## [Records for the exercise]
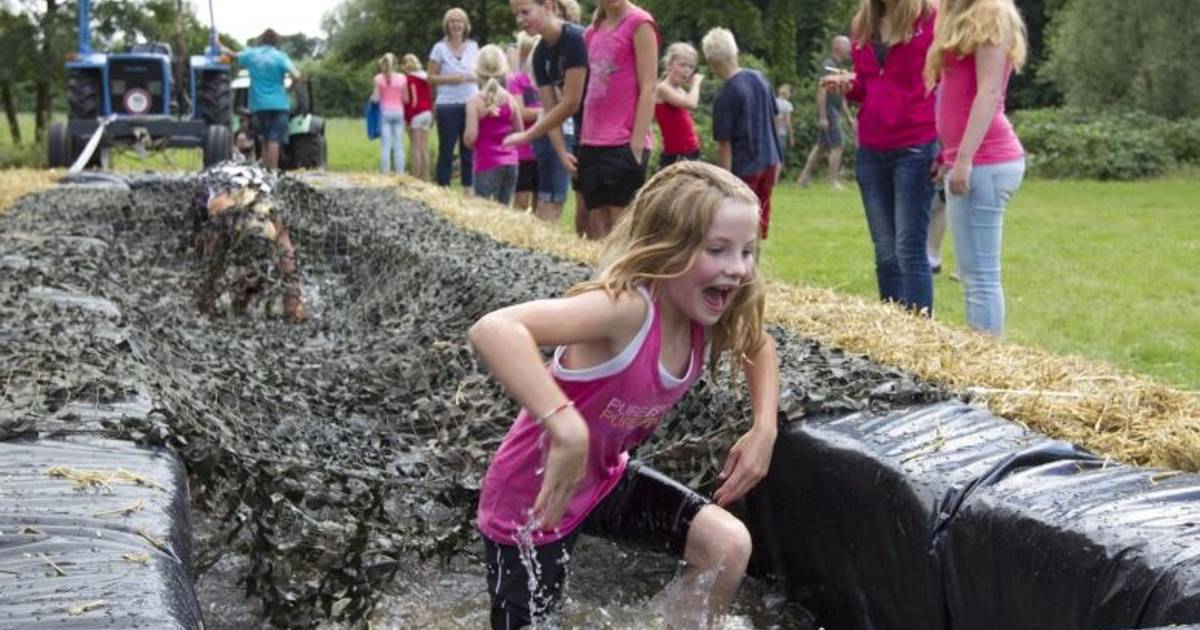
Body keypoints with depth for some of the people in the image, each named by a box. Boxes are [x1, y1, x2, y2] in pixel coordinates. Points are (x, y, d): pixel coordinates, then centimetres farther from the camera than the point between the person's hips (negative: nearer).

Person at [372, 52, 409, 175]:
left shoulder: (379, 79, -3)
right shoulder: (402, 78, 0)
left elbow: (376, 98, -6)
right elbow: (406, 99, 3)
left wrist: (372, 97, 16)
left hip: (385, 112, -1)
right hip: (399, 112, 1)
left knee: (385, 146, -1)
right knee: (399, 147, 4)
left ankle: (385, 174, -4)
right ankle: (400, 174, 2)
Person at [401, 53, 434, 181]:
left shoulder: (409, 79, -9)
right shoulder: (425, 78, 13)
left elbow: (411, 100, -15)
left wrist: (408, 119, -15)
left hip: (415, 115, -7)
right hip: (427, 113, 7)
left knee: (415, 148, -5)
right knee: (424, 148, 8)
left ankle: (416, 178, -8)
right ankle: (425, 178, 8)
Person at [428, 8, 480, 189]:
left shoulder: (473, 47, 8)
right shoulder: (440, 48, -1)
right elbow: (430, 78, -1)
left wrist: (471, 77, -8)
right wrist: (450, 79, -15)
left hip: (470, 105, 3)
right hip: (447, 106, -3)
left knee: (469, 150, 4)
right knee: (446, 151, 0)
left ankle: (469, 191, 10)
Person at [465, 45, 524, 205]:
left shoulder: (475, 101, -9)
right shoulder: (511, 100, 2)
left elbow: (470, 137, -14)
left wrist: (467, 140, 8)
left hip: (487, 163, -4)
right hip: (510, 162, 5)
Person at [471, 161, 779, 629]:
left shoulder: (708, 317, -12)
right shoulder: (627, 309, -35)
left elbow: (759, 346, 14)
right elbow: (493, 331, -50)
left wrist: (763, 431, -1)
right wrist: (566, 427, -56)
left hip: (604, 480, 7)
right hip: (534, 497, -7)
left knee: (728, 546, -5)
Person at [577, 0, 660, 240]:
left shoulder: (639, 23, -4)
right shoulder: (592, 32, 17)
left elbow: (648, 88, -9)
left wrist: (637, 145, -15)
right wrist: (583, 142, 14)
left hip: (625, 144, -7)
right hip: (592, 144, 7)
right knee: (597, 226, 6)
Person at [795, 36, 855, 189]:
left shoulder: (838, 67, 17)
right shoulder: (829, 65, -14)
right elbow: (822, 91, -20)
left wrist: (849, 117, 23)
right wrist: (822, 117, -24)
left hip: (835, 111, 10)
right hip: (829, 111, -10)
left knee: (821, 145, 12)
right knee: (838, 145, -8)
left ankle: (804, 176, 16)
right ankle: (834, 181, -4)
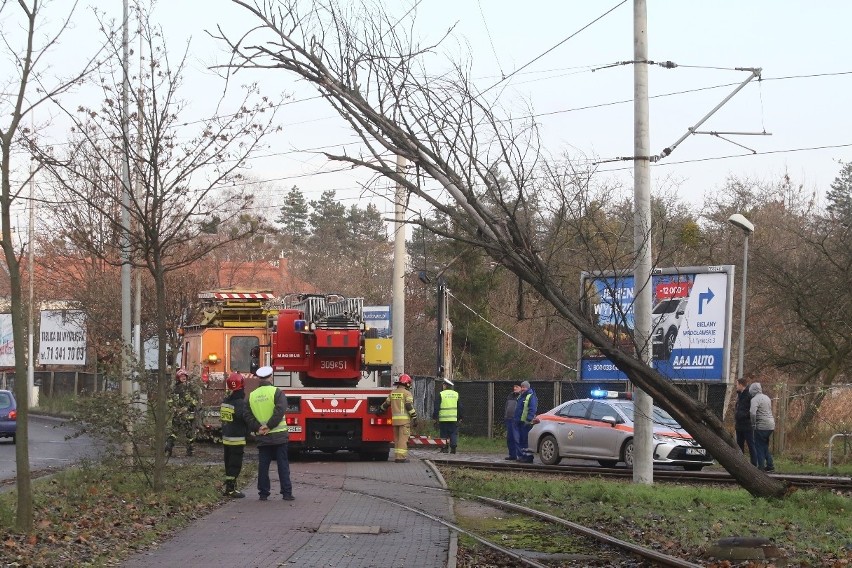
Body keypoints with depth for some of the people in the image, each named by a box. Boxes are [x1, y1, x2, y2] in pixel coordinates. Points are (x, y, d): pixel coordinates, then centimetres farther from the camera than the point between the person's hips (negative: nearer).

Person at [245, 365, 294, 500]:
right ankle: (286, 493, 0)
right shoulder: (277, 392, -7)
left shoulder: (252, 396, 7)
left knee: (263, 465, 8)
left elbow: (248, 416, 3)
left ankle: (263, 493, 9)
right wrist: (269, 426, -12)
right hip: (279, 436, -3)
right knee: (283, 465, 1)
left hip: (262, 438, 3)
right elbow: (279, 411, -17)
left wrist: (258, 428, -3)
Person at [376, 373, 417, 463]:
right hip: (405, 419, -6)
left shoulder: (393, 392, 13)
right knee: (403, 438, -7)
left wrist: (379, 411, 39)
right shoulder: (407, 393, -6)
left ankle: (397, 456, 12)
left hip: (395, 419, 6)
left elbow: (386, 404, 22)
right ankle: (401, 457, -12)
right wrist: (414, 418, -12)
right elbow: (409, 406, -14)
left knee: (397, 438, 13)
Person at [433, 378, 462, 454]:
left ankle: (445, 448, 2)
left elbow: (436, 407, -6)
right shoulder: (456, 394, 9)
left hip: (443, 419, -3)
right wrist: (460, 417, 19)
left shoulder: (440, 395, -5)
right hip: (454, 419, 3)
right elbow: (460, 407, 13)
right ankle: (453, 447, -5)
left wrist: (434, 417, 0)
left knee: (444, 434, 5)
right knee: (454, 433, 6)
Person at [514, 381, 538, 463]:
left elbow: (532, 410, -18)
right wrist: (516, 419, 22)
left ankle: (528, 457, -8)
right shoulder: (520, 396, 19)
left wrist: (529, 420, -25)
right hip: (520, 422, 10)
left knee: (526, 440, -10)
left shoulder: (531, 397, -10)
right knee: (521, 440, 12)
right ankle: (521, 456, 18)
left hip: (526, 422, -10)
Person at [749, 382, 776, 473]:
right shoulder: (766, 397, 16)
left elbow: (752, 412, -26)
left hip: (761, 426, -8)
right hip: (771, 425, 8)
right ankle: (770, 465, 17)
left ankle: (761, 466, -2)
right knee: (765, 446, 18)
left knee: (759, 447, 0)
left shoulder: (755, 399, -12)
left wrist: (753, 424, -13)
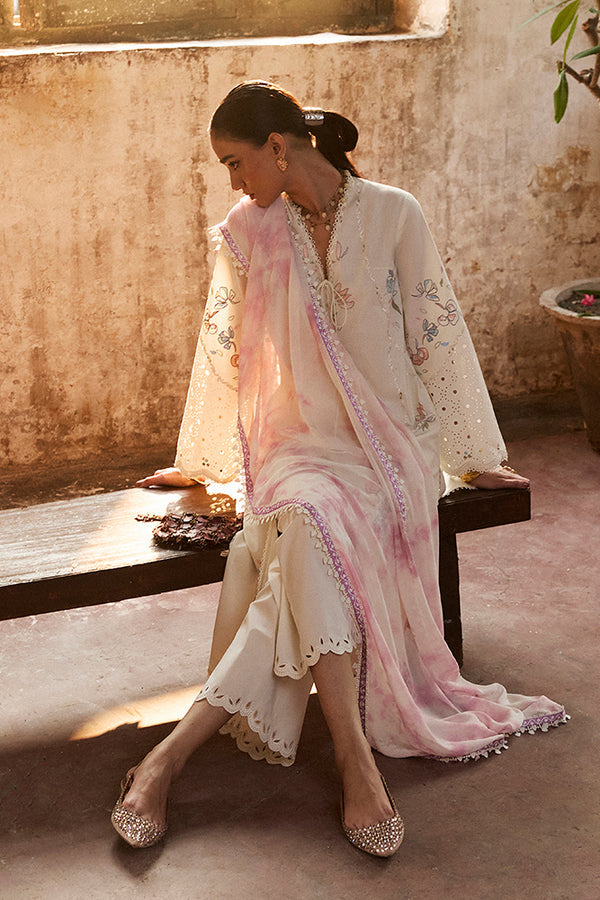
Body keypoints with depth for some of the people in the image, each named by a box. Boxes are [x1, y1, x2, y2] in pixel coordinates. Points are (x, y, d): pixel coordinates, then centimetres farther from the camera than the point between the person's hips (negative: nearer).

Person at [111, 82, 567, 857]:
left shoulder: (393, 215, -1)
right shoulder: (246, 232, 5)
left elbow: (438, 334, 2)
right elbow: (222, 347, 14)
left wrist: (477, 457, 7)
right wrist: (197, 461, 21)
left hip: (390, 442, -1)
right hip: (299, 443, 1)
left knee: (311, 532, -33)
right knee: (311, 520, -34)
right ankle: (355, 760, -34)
---
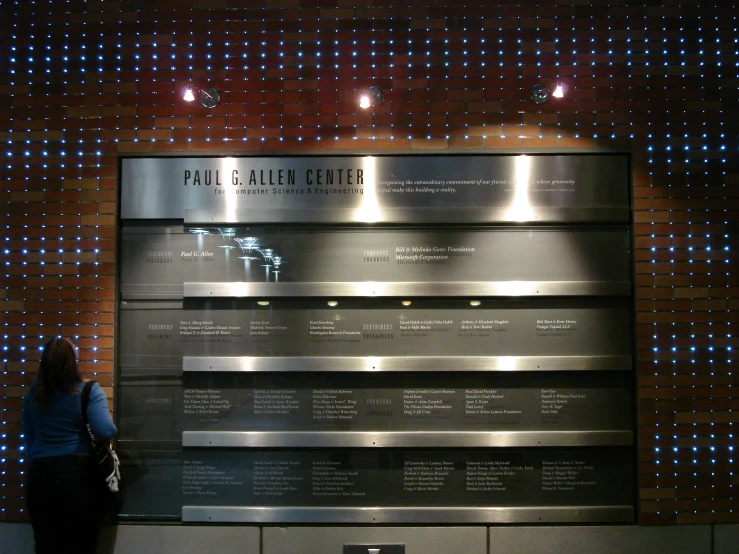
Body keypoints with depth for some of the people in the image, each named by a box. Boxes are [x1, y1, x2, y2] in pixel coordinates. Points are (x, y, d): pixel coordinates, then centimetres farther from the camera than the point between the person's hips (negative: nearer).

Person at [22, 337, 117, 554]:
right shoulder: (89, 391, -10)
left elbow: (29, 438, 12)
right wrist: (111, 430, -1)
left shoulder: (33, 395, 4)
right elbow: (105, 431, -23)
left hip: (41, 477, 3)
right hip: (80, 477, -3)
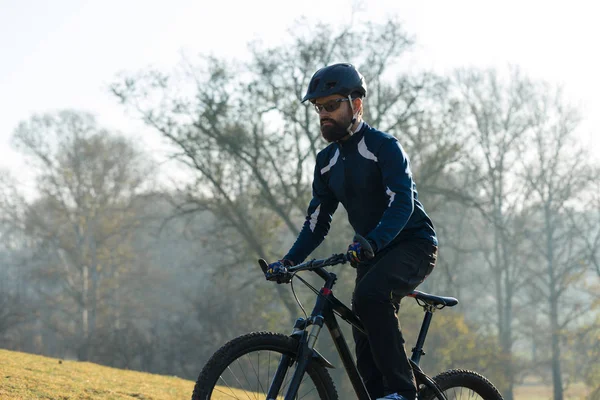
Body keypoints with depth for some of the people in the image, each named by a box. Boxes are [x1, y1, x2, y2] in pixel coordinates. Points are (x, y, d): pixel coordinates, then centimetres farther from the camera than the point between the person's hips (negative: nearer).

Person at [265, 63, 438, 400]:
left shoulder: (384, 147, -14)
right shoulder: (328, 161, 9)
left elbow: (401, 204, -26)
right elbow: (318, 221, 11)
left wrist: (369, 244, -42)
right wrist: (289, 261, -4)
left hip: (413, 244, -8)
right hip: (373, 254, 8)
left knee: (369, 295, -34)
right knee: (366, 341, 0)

## [Task to carry out]
Of the lines above, retype only those from the line containing "left wrist: (408, 119, -15)" through the line containing "left wrist: (849, 117, 23)", including both, exactly.

## [Output below]
left wrist: (408, 119, -15)
left hip: (415, 115, -7)
right hip: (427, 113, 7)
left knee: (415, 148, -5)
right knee: (424, 148, 8)
left ankle: (416, 178, -8)
right ankle: (425, 178, 8)
Person at [428, 8, 480, 189]:
left shoulder: (473, 47, 8)
right shoulder: (440, 48, -1)
right elbow: (430, 78, -1)
left wrist: (471, 77, -8)
right wrist: (450, 79, -15)
left hip: (470, 105, 3)
right hip: (447, 106, -3)
left knee: (469, 150, 4)
right knee: (446, 151, 0)
left ankle: (469, 191, 10)
Person at [465, 45, 524, 205]:
left shoulder: (475, 101, -9)
right shoulder: (511, 100, 2)
left elbow: (470, 137, -14)
left wrist: (467, 140, 8)
left hip: (487, 163, -4)
right hip: (510, 162, 5)
Person at [471, 161, 779, 629]:
left shoulder: (708, 317, -12)
right shoulder: (627, 309, -35)
left elbow: (759, 346, 14)
right elbow: (493, 331, -50)
left wrist: (763, 431, -1)
right wrist: (566, 427, -56)
left hip: (604, 480, 7)
right hip: (534, 497, -7)
left knee: (728, 546, -5)
Person at [577, 0, 660, 240]:
left shoulder: (639, 23, -4)
right shoulder: (592, 32, 17)
left elbow: (648, 88, -9)
left wrist: (637, 145, -15)
right wrist: (583, 142, 14)
left hip: (625, 144, -7)
right hip: (592, 144, 7)
right knee: (597, 226, 6)
Person at [795, 36, 855, 189]:
left shoulder: (838, 67, 17)
right shoulder: (829, 65, -14)
right elbow: (822, 91, -20)
left wrist: (849, 117, 23)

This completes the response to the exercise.